CODEWITHSUNDEEP
mysqlsqlgreatest-n-per-group
Hal_9100
Hal_9100

Reputation: 951

SQL select latest message of every conversation received AND sent

This question SQL select only rows with max value on a column doesn't solve my problem although it has been marked as duplicate.

It assumes my columns from_id and to_id are primary keys, when they don't have such constraint (see code provided bellow). If they were primary keys, I couldn't store my messages in the same table. As a result the SQL query of this answer prints all duplicates multiple times, which is not what I want. Please see expected behaviour bellow.

Expected behaviour : I need to select the latest message from all conversations, regardless of whether the user is only sender, recipient, or both. Each conversation/thread should only be displayed once.

Example : when querying this table, my SQL statement should only output msg3 and msg4, ignoring all the previous messages John and Alice exchanged.

enter image description here

Here is the closest query I could write. Problem is this query only selects conversations where user received a message. I'm stuck adding conversations where user is only sender (he didn't get any reply) to the selection.

EXERCISE DATA:
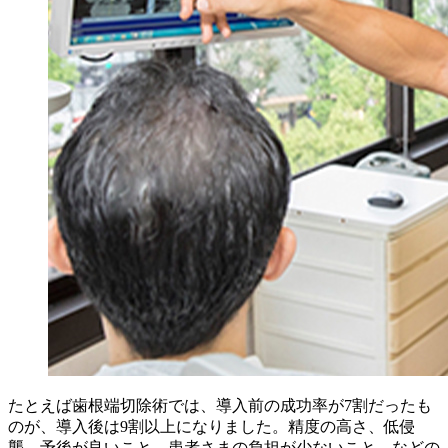
たとえば歯根端切除術では、導入前の成功率が7割だったも
のが、導入後は9割以上になりました。精度の高さ、低侵
襲、予後が良いこと、患者さまの負担が少ないこと、などの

EXERCISE:
In the forum thread about selecting the latest message of every conversation, which messages should the query output for the example table?

EXERCISE OUTPUT:
msg3 and msg4